Свеча капает сладко на стол густым сиропом воска, а не дадут её пламени слизать остатки ночи, шикнут, дунут или боле того — погрозят обмусоленным пальцем, дабы не вздумала лакомиться засветло. И будто бы ей в укор набирает силы сытое гудение печи. Тепло вымещает прохладу так споро, что разомлев, сползает тихонько, поскользнувшись мокрой спиной о лопату снежок, да плачет от слабости, пусть недолго, но горько.

Прервав затянувшийся недосуг, кот спрыгивает с печи на мягких лапах, тянется пузом к половице и ступая тише тихого, идёт лакать лужицу, оставив разве что немного пыли на дне, самую суть того снежного пепла, что сыплет себе на голову во все времена зимняя пора. Но вот почто её печаль, о чём скорби, — молчит зима, ибо холодна, даже если тепла.

Наука

Всё прошлое — хорошо. От того, что волнения позади, и, как водится, потрёпанные ими нервы оказались растрачены напрасно, — пришлось, в очередной уж раз, утвердиться в правоте наговоров на них. Пережитое горе потеряло свою остроту отчасти, приучило к себе и даже чуть ослабило хватку, ибо даёт биться сердцу вольнее, без стыда за себя, в ответ какой-то нечаянной радости, пустяку, безделице. Пришлось свыкнуться и с морщинами на щеках, что собрались складками на манер скомканного, в слезах платка. Присматриваясь к своему отражению, тщишься отыскать в нём кусочки привычного образа, цельного себя, не измученного ещё потерями. Выходит неважно, также, как выглядишь, но куда деваться. Дальше — с тем, что есть. Время катится с некой высокой горы, камнепадом или снежной лавиной. Прежнего себя не вернуть, да и сотри ты вдруг неким чудесным ластиком следы пережитых, либо уготованных страданий, всё одно — не узнаешь себя, будет тревожить подспудно нечто туманное, как нарочито позабытое, и не вернуть больше покоя и безмятежности ни за что. Пусть уж хотя бы так…

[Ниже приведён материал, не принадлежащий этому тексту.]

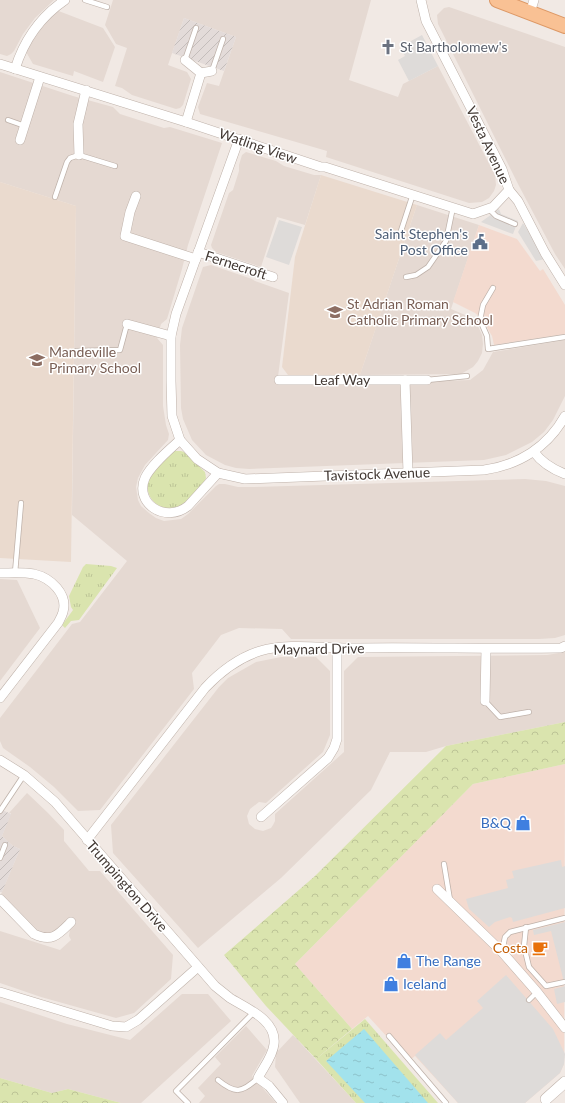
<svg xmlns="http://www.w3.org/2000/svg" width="565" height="1103" font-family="Lato,sans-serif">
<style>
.residential{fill:#e5d9d2}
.commercial{fill:#f3dacf}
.industrial{fill:url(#industrial-furrows)}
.education{fill:#eadace}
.grass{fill:url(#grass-tufts)}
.forest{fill:url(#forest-crowns)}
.parking{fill:#dedbd9}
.water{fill:url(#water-ripples)}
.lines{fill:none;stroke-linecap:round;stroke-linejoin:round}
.service-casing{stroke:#bfb2aa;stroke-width:6}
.minor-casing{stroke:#bfb2aa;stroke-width:10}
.tertiary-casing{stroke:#bfb2aa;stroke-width:12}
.primary-casing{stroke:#dd9865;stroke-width:16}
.service{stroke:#fff;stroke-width:4.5}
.minor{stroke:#fff;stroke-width:9}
.tertiary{stroke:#fff;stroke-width:11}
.primary{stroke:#f9c194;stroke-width:14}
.labels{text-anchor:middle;stroke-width:3;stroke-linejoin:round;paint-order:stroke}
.worship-label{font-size:14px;fill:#5b616d;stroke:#fff;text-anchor:start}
.street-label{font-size:14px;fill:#423934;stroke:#fff}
.service-label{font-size:14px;fill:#4e5e75;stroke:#fff;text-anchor:end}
.education-label{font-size:14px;fill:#785e54;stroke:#fff;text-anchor:start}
.shop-label{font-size:14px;fill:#366cbe;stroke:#fff;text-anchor:start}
.food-label{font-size:14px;fill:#c56008;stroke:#fff;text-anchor:end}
</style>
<defs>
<pattern id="industrial-furrows" width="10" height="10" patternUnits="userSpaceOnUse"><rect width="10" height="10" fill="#e3dbd9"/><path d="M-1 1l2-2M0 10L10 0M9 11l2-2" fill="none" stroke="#c4bdbb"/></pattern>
<pattern id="grass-tufts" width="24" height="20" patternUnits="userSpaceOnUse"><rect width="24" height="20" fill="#dae4ae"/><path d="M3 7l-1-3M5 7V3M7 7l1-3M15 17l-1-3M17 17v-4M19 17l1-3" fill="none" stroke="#bcc496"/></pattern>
<pattern id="forest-crowns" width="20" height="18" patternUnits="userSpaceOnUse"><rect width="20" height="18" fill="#dae4ae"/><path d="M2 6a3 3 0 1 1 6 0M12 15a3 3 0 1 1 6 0" fill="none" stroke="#bcc496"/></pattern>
<pattern id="water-ripples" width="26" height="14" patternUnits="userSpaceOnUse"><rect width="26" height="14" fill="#a2e2ec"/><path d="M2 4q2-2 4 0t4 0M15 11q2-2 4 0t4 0" fill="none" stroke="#8dc3cb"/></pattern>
</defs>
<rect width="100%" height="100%" fill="#f1e9e4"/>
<g class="residential">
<path d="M0 0H54L35 18 23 34 14 51 11 54 7 56 0 54Z"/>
<path d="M113 0H371L349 80 398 97 403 84 438 66 495 175 496 185 494 191 489 198 482 202 469 203 326 157 327 151 200 114 198 107 207 83 219 86 236 37 184 18 168 65 187 72 191 79 183 105 180 108 176 109 132 95 122 88 115 86 127 48 116 44 105 25Z"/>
<path d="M449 7 565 47V269L555 254 518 184 438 24 437 15 444 8Z"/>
<path d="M56 10 103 28 115 47 103 82 74 71 73 76 33 64 25 50 34 33Z"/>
<path d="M0 72 73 96 113 107 120 114 164 128 170 127 222 143 188 245 182 269 167 319 161 324 157 338 163 345V406L166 425 169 434 168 440 145 465 138 478 136 487 138 500 141 506 149 513 156 518 164 521 181 519 188 514 216 486 219 484H225L238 487H252L525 479 546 481 565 486V635L555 638 539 639H291L282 629 239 628 221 635 192 673 194 689 100 810 78 811 54 787 30 767 3 748 0 741V718L72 624 80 622 127 561 72 515 76 206 0 182Z"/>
<path d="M246 152 276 161 284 166 314 175H321L305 225 277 217 261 267 216 252 212 248 211 245 229 193 233 190 239 171V165L242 155Z"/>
<path d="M417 205 479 225 451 309 465 315 478 326 482 335 483 344 482 353 478 361 473 367 461 374 360 375Z"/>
<path d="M211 265 252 279 255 281 289 293 277 384 286 385 397 383 401 386H409L414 382 470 380 483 370 493 352 565 340V396L553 420 544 432 532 442 506 455 484 460 249 469 236 468 225 465 206 455 192 440 183 419 181 408 180 345 182 328 203 267Z"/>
<path d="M0 579 17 580 40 628 0 681Z"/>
<path d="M565 652V722L446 746 426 752H390L371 790 281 878 198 948 113 853 111 825 219 687 228 678 256 662 281 657H316L330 671V735L323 752 266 803 259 802 250 809 247 816 249 824 255 829 263 831 271 828 273 825 275 821V814L344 752V671L358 657 547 655Z"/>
<path d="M27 793 48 813 64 830V841L89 871H100L173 955 171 979 134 1013 116 1018 41 997 0 983V931L60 950 71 940 69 936 70 929 44 935 33 928 1 894 20 849 13 846 2 836 11 813H9Z"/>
<path d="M182 994H208L231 1021 141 1103H121L68 1089 52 1093 0 1078V1002L67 1024 130 1040Z"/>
<path d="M246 1026 267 1050 252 1076 276 1103H199L205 1096 198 1088 221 1064 215 1057Z"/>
<path d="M293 1035 356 1103H300L275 1067 276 1053Z"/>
</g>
<g class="commercial">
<path d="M479 225 517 239 540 271 543 269 565 305V334L494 345 492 336 482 319 475 313 453 302Z"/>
<path d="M565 764 564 1064 560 1073 525 1103H458L415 1056 409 1061 368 1016 352 1029 295 964 473 784Z"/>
</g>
<g class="industrial">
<path d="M184 18 236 37 224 71 172 53Z"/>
<path d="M0 809 11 814 2 836 13 846 20 849 2 892H0Z"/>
</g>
<g class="education">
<path d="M321 175 417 205 360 375H288L282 367 295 257Z"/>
<path d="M0 182 76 206 71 562 0 558Z"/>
</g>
<g class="grass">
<path d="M174 451H181L184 452 205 472 206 478 204 482C197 489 190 499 182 505 166 516 144 501 148 482 150 474 168 455 174 451Z"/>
<path d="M86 564 111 566 117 568 79 620 71 621 65 628 62 625 73 610 71 607 69 596 83 567Z"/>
<path d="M365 1019 438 1103H356L316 1059Z"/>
</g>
<g class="forest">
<path d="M565 722V764L473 784 295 964 352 1029 316 1059 266 1006 224 955 315 876 446 746Z"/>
<path d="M0 1078 52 1093 68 1089 121 1103H0Z"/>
</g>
<g class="parking">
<path d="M422 35 438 66 409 81 398 60 405 56 400 47Z"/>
<path d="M499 209 501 214 518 221 513 234 481 222Z"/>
<path d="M279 220 302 227 289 265 266 257Z"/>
<path d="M523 223 545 259 536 261 518 232Z"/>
<path d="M561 860 562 867 565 866V908L513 922 512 918 510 917 495 922 489 927 469 909 466 899 508 888 506 880 514 878 512 871Z"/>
<path d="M565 922V1002L557 1004 554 989 565 986 551 931 534 935 533 930Z"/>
<path d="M506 975 553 1029 565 1054 564 1064 560 1073 525 1103H458L415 1055 440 1033 446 1040 483 1008 477 1001Z"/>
</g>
<path class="water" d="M364 1029 428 1103H365L326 1061Z"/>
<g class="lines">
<defs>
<g id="service">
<path d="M85 0 107 7"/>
<path d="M185 60 196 28"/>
<path d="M212 71 223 39"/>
<path d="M8 120 25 126"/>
<path d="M55 197 67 162 70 158 79 155 115 166"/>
<path d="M489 209 496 216 515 224"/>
<path d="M399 237 413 194"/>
<path d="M406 277 416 275 428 267 446 241 453 207"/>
<path d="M493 288 483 305 480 320 487 336 488 349 565 337"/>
<path d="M76 351 120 350 127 324"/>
<path d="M427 380 467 376"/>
<path d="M15 573 21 503"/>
<path d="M485 701 500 717 529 712"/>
<path d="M0 811 24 775"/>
<path d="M0 858 5 845"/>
<path d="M444 864 450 900"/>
<path d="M526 927 524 946 529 967 546 986 565 982"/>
<path d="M502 952 505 937 510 932 565 918"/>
<path d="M529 1000 537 992"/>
<path d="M389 1036 446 1103"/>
<path d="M218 1080C235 1094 242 1093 258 1078"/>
<path d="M188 1103 176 1091 254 1012"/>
</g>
<g id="minor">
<path d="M421 0 426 21 502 169 509 190 518 201 545 253 565 285"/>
<path d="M530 13 534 0"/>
<path d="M185 60 201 73 186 122"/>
<path d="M0 64 186 122 321 167H325L473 214 493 207 509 190"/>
<path d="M15 69C24 40 40 17 65 0"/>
<path d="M201 73 212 71"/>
<path d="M239 139 176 314 171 336V381L172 416 180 440 197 459 218 473 245 479 484 470C519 465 548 447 565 416"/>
<path d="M20 140 40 77"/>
<path d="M79 155 78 124 86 90"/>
<path d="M136 196 130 212 125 236 196 259"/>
<path d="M198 252 273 277"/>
<path d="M127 324 171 336"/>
<path d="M279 380H427"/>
<path d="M405 380 408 473"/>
<path d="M180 440C169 450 151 465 145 478 134 503 165 524 188 506L218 473"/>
<path d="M534 452C542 463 552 469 565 474"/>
<path d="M0 573C11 573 23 572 34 574 51 578 68 594 63 612 62 616 60 619 58 623L0 698"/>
<path d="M485 701 486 649"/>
<path d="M0 760 24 775 55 802 215 986C220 990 225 994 230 998 246 1008 277 1020 274 1044 273 1056 263 1068 258 1078L269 1086 283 1103"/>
<path d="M261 817 328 758 334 748 337 739V648"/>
<path d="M87 840 205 688C221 671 238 658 260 651 288 643 319 648 348 648 419 647 490 649 561 648L565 646"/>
<path d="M437 889 502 952 537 992 565 1028"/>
<path d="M0 899 34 934C52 943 59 934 71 922"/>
<path d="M0 992 112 1026 126 1027 138 1020 198 967"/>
</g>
<path id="tertiary" d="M546 1099 565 1082"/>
<path id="primary" d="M497 0 565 26"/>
</defs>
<use href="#service" class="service-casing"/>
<use href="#minor" class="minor-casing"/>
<use href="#tertiary" class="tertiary-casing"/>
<use href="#primary" class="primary-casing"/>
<use href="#service" class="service"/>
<use href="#minor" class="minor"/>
<use href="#tertiary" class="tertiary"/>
<use href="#primary" class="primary"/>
</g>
<defs>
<symbol id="church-bare" viewBox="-9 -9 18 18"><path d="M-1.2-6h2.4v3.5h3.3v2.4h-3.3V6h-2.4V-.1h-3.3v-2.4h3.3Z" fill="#6b7280" stroke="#fff" stroke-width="2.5" paint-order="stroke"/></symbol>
<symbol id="civic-bare" viewBox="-9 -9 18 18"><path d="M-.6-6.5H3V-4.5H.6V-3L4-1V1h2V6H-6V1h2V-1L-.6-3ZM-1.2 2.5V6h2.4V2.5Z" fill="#5c6f8a" stroke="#fff" stroke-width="2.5" paint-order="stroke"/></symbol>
<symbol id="school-bare" viewBox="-9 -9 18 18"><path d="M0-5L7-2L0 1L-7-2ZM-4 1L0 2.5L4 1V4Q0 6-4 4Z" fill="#8d6e63" stroke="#fff" stroke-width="2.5" paint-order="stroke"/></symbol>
<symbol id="shop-bare" viewBox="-9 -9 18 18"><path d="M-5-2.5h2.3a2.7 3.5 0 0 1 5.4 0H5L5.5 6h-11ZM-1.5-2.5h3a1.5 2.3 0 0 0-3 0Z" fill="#3f7fe0" stroke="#fff" stroke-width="2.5" paint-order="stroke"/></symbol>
<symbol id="cafe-bare" viewBox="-9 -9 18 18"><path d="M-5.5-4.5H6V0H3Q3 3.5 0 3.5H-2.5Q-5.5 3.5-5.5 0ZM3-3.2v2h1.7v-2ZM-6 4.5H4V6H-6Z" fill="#e8710a" stroke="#fff" stroke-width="2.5" paint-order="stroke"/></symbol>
</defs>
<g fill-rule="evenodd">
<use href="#church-bare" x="377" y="36" width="22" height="22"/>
<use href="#civic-bare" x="469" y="231" width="22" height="22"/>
<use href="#school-bare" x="324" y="301" width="22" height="22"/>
<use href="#school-bare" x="26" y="349" width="22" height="22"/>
<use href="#shop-bare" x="512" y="812" width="22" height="22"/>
<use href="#cafe-bare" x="529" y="937" width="22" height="22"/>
<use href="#shop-bare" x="393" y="950" width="22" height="22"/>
<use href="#shop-bare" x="380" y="973" width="22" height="22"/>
</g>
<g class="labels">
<g class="worship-label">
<text x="400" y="52">St Bartholomew's</text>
</g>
<g class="street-label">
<text transform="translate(488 145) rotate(65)" y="5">Vesta Avenue</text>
<text transform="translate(258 146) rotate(19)" y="5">Watling View</text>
<text transform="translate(236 265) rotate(18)" y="5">Fernecroft</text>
<text x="342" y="385">Leaf Way</text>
<text transform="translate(377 474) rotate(-2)" y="5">Tavistock Avenue</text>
<text transform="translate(319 649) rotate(-1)" y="5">Maynard Drive</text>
<text transform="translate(127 886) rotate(49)" y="5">Trumpington Drive</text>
</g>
<g class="service-label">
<text x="468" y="239">Saint Stephen's<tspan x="468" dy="16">Post Office</tspan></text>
</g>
<g class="education-label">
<text x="347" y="309">St Adrian Roman<tspan x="347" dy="16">Catholic Primary School</tspan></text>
<text x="49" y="357">Mandeville<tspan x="49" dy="16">Primary School</tspan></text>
</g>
<g class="shop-label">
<text x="511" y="828" text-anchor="end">B&amp;Q</text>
<text x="416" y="966">The Range</text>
<text x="403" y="989">Iceland</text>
</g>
<g class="food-label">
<text x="528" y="953">Costa</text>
</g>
</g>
</svg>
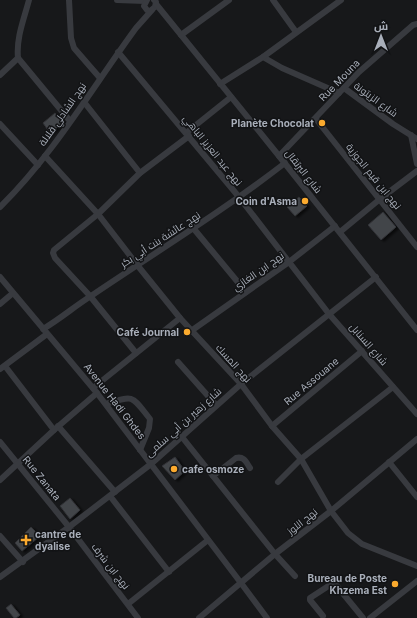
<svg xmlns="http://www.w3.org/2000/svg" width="417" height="618" font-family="Inter,Cairo,sans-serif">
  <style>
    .building { fill: #43454a; stroke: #313236; filter: url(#shadow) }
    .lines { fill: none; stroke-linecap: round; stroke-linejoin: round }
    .minor { stroke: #383a3f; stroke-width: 6 }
    .poi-dot { fill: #fbaa2e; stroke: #121315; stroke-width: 1.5 }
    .labels { text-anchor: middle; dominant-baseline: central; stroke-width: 3; stroke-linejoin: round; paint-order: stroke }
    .street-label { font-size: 10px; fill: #a9afba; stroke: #121315 }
    .poi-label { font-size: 10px; font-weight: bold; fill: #a9afba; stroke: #121315; text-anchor: end }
  </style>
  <defs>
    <filter id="shadow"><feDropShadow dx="3" dy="1.5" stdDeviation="1" flood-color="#0009"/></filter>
  </defs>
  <rect width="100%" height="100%" fill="#17181a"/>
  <!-- building -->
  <g class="building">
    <path d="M55,113L63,123L50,133L43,123Z"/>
    <path d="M299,197L307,206L295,216L287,207Z"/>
    <path d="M383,212L396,227L381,240L368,225Z"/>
    <path d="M175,457L185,471L175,480L162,466Z"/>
    <path d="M70,498L80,510L70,519L60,506Z"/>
    <path d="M31,527L40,536L22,551L15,543Z"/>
    <path d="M11,604L20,615L16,618H14L6,608Z"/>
  </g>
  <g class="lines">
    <!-- minor -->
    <g class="minor">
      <path d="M29,0C24,19 16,38 18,58L70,121"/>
      <path d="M69,0L71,38L74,48L100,78"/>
      <path d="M117,0L145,1"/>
      <path d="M147,0L144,6L147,10L150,11L155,7L156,2L154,0"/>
      <path d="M273,0L296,32"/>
      <path d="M156,4L279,156L417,330"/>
      <path d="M181,35L229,0"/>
      <path d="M118,52L239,197L329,314L417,414"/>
      <path d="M263,57L282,68L339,93"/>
      <path d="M0,75L18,58"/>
      <path d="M220,84L263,57L341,0"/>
      <path d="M344,88L393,124L417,139"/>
      <path d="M84,102L140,173"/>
      <path d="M316,119L417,247"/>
      <path d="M0,124L38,165"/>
      <path d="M186,133L231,97"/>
      <path d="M411,135L417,164"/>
      <path d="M45,156L98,214L138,266L180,318L241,384L272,426L301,459L331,511L348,533L362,544L417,566"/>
      <path d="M279,156L359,72L413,25L417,24"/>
      <path d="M0,207C53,155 92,88 136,28L152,10"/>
      <path d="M194,229L246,292"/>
      <path d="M340,232L380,199L417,171"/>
      <path d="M0,277L97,393L241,583L267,618"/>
      <path d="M0,304L13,293"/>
      <path d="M43,329C60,319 75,306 91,296C156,252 223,211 285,163"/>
      <path d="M191,331L289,262L335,226"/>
      <path d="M136,353L90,296L55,258L53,253L54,250L98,214L140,173L189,136"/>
      <path d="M178,362L216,405"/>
      <path d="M5,366L54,430"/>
      <path d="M0,369L47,334"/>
      <path d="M93,388L180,318"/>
      <path d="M106,404C135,395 131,395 150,419L149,428L140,450"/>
      <path d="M58,426L115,492"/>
      <path d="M272,426L362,351"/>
      <path d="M182,437L275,554L295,576"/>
      <path d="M0,442L69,527L138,618"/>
      <path d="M389,462L417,497"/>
      <path d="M213,476L236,458C244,456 246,462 250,468"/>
      <path d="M0,480L54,430L97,393"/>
      <path d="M278,482L301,459L393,387"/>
      <path d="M110,496L169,572"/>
      <path d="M0,536L23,562"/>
      <path d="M0,577L69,527L151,464L241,384L376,277"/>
      <path d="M128,604L208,540"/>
      <path d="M323,616L310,600V598L333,583L336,585L363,618"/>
      <path d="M199,618L275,554L331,511L417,439"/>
      <path d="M370,618L417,581"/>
    </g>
  </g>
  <!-- markers -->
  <g class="poi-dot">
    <circle cx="322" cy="123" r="4"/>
    <circle cx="305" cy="201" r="4"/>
    <circle cx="187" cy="332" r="4"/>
    <circle cx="174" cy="469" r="4"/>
    <path d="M24 534h4v4h4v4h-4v4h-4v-4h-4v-4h4z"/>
    <circle cx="395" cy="584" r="4"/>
  </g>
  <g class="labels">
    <!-- street labels -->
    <g class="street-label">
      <text transform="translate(339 80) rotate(-46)">Rue Mouna</text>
      <text transform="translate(376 99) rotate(36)">شارع الزيتونة</text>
      <text transform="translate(62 114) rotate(-55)">نهج الشادلي قلالة</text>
      <text transform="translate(213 150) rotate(51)">نهج عبد العزيز الباهي</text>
      <text transform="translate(304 171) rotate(52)">شارع البرتقال</text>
      <text transform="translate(374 176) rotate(51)">نهج ابن قيم الجوزية</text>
      <text transform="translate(160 239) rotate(-33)">نهج عائشة بنت أبي بكر</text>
      <text transform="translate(258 271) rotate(-35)">نهج ابن الغازي</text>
      <text transform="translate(369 344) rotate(49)">شارع السنابل</text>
      <text transform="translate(234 363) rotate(48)">نهج المسك</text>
      <text transform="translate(311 381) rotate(-40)">Rue Assouane</text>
      <text transform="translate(115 401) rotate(52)">Avenue Hadi Ghdes</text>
      <text transform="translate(183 422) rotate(-42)">شارع زهير بن أبي سلمى</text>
      <text transform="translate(42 478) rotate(51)">Rue Zanata</text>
      <text transform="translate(302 521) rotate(-38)">نهج اللوز</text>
      <text transform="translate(111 566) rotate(52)">نهج ابن شرف</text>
    </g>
    <!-- poi labels -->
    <g class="poi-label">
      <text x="314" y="123">Planète Chocolat</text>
      <text x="297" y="201">Coin d'Asma</text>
      <text x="179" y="332">Café Journal</text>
      <text x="182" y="469" text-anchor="start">cafe osmoze</text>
      <text x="35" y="534" text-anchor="start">cantre de<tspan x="35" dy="12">dyalise</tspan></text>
      <text x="387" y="578">Bureau de Poste<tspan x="387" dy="12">Khzema Est</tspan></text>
    </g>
  </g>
  <!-- north arrow -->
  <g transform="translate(381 36)" stroke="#121315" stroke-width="3" paint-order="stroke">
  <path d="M0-3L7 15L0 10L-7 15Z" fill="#a9afba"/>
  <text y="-6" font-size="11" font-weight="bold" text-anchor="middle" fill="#a9afba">ش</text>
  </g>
</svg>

…Оказавшись у леса январским ветреным, случайно солнечным полднем, показалось, что лес пищит, как девочка, едва слышно. Дабы убедиться, что это не игра воображения, пришлось зайти дальше, невзирая на глубокий снег, вскоре облепивший колена, будто доспехи. Утвердившись в сугробе боком к ветру, я прислушался. Фальцет кроны, повторённый не единожды, развеял последние сомнения. Стон не чудился, но звучал в самом деле: то жалобно пели на ветру деревья. Временами было похоже на морзянку, чаще — на крик журавлей издали. Я стоял, задрав лицо к небу и внимал. Стеклярус снега, что сдувал с веток ветер, падал на щёки и таял там слезами.

У каждого — своё страдание, как слёзы у всякого свои: и предлог для них, и самое их послевкусие.

То, что прошло… Не вполне оно было хорошо, и всякий раз по-разному. Так что ж сокрушаться теперь о минувшем? Всё — нам наука, куда деваться. Не попортить бы будущего, коли оно произойдёт.

Разлучница зима…

Спелый чертополох дремал. Как только первый снегопад укутал его, с той поры и спал. Тихо, безмятежно, со вкусом. Иные его сотоварищи, бывало, выглядывали, казали любопытные носы из-под одеяла сугроба, уходили не сказавшись, куда, да так и пропадали. А нашему, то ли спалось крепче, то ли сны снились слаще, но почивал без задних ног, как без стебля.





И вот в один из дней, когда солнышко, как давно уж не бывало, присмотрелось пристально чересчур к тому, что на земле, у него на виду, случилась оттепель. Сбилось снежное одеяло в комья, со всех сторон меньше стало, и дабы с босых-то ног не простыть, пришлось чертополоху в летнем своём наряде, да предстать под ясны очи зиме. Стоит чертополох, сам тоненький, тёмненький, худенький, а головка пушистая, волосики седеньки. Усмехнулась зима, на него глядючи, дохнула холодом, ну и не сдержался чертополох — чихнул, да так, что растерял волосёнки свои, ну заодно и семян горстку, что с осени держал при себе.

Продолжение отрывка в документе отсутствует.